New research published in the European Heart Journal has shown stroke-related death rates are declining overall in Europe, but in some countries the decline is levelling off or death rates are even increasing.
Cerebrovascular disease includes strokes, mini-strokes, and narrowing, blockage or rupturing of the blood vessels supplying blood to the brain. It is the second single largest cause of death in Europe after heart disease, accounting for 9% of deaths in men and 12% of deaths in women each year. Stroke-related death rates have been a major factor in public health.
How have stroke-related death rates changed?
The EHJ study used data from the World Health Organization (WHO) to examine mortality trends in three particular types of cerebrovascular disease in Europe for 37 years between 1980 and 2016: ischaemic stroke, haemorrhagic stroke and sub-arachnoid haemorrhage (SAH), in which bleeding occurs between the brain and the surrounding membrane.
The researchers, led by Dr Nick Townsend, associate professor in public health epidemiology at the University of Bath, UK, found that across the whole of the WHO European region for the most recent period for which data were available, there had been significant decreases in death rates from all three types of cerebrovascular disease 65% of countries for men and women.
However, there had been increases in three countries (6%) for men (Azerbaijan, Georgia and Tajikistan) and in two countries (4%) for women (Azerbaijan and Uzbekistan).
Is it really in decline?
There was evidence of a recent plateau in trends where the rate of reductions in mortality in the most recent period was less pronounced than in the previous period. There were also a number of countries in which death rates showed no change over the most recent period. This means that in both sexes, more than one third of countries showed either a slowing of the decrease in death rates, no decrease, or an increase in the most recent trend.
Age-standardised mortality rates from stroke, which adjust to take account of differences in population size and age structure, were higher in men than in women for all countries. For stroke, they were much lower in western Europe than the rest of the continent.

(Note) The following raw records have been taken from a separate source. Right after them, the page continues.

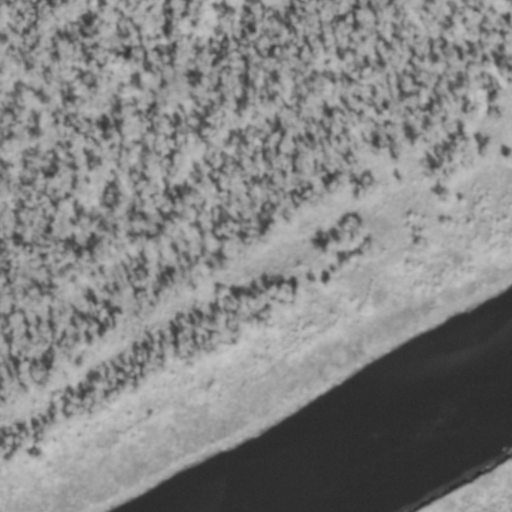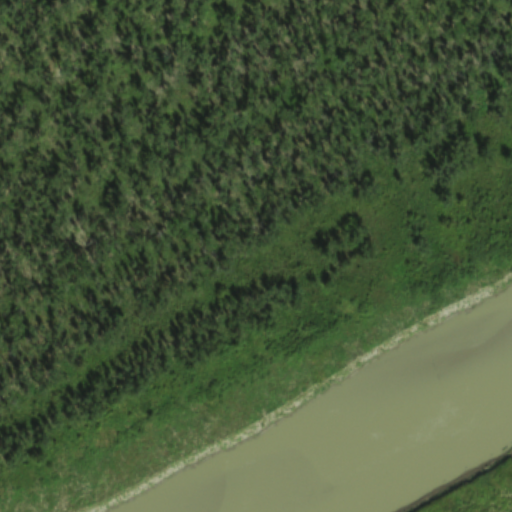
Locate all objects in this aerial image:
river: (382, 428)
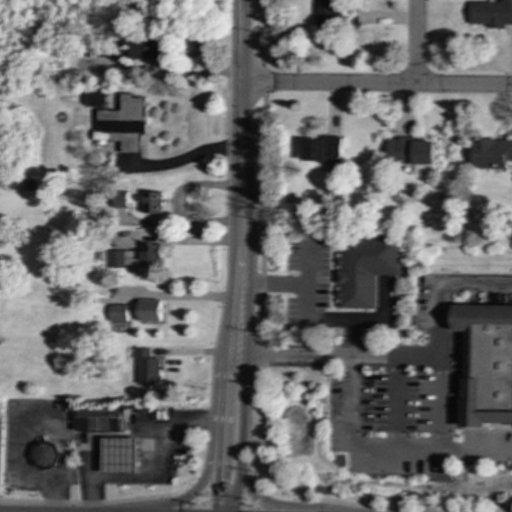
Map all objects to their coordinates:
building: (326, 13)
building: (327, 13)
building: (491, 13)
building: (491, 14)
road: (262, 32)
road: (239, 41)
road: (415, 42)
building: (146, 49)
building: (146, 49)
road: (175, 69)
road: (261, 79)
road: (375, 84)
building: (95, 100)
building: (95, 100)
building: (123, 123)
building: (123, 124)
building: (320, 149)
building: (321, 149)
building: (410, 151)
building: (411, 151)
building: (490, 153)
building: (490, 153)
road: (240, 165)
road: (260, 183)
building: (119, 200)
building: (120, 201)
building: (152, 202)
building: (152, 202)
building: (136, 257)
building: (137, 257)
building: (365, 267)
building: (366, 268)
road: (240, 282)
road: (262, 284)
road: (235, 291)
road: (180, 297)
road: (306, 309)
building: (150, 311)
building: (150, 311)
building: (118, 318)
building: (118, 318)
road: (262, 318)
road: (259, 354)
road: (423, 354)
building: (485, 363)
building: (485, 363)
building: (148, 367)
building: (149, 367)
road: (244, 379)
building: (102, 420)
road: (221, 423)
road: (253, 428)
building: (113, 439)
road: (210, 445)
gas station: (136, 446)
building: (45, 455)
building: (46, 456)
building: (121, 457)
road: (192, 492)
road: (252, 495)
road: (222, 501)
road: (94, 503)
road: (280, 504)
road: (197, 505)
road: (246, 507)
road: (371, 507)
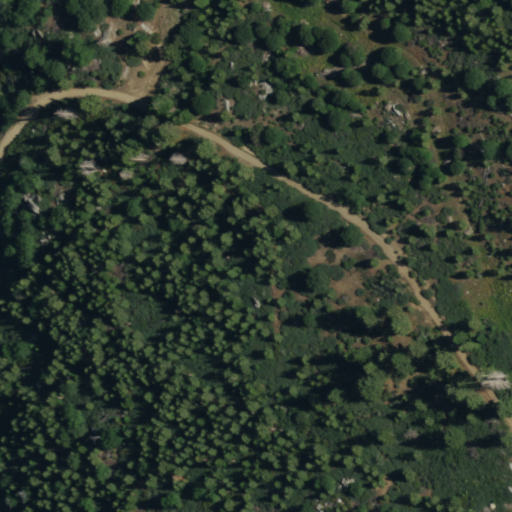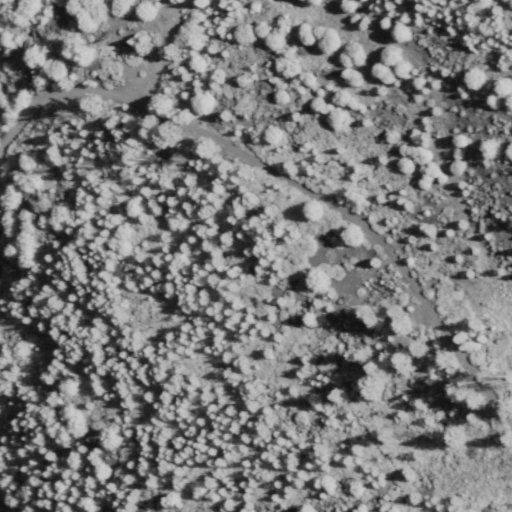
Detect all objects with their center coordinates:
road: (286, 173)
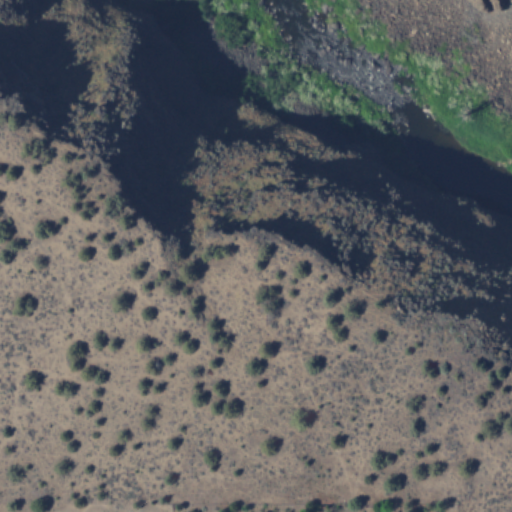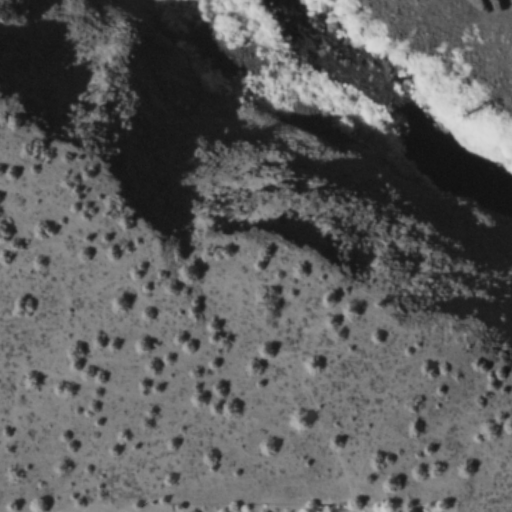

When the researchers looked at each of the three types of stroke individually, data were only available by stroke subtype for 43 countries; most of the countries with missing data were in eastern Europe and central Asia. Over the whole period since 1980, more than half of countries with available data had significant decreases in age-standardised death rates.
“Our findings highlight a need to counter inequalities by understanding local contexts in disease occurrence and treatment. In particular, we need to encourage the implementation of evidence-based recommendations in the prevention and treatment of stroke in all countries. Many countries have been able to reduce the mortality burden from stroke in recent years.
“We must understand why this is not happening in all countries and identify barriers to the implementation of evidence-based recommended practice in countries that are slow to adopt them. In addition, we only studied between-country inequalities, but we must consider within-country inequalities as well if we are to have an impact on the disease.”
The researchers say that SAH amongst women was the only type of stroke for which more countries demonstrated plateauing or increasing trends than decreases in recent years. A less pronounced decrease, no significant change, or a significant increase in death rates from SAH, was found in 25 countries for women.
What does this mean for the future of stroke-related deaths?
Improvements in treating the disease, including new drugs and improved surgical techniques, played a role, as did prevention strategies that encouraged people to improve their lifestyles by stopping smoking, drinking less alcohol, improving their diet and taking more physical exercise. Possible reasons why the trends towards lower death rates might be levelling off or even increasing in some countries could include the increasing prevalence of obesity, diabetes and higher cholesterol levels in recent years.
Limitations of the study include the fact that the researchers used data submitted to the WHO by individual countries, and which were either absent or incomplete from some countries and of variable quality; the analytical approach used to identify trends is a simplified method and may not give the full picture of plateauing in some countries over some periods; and the study describes the trends but cannot give reasons for them.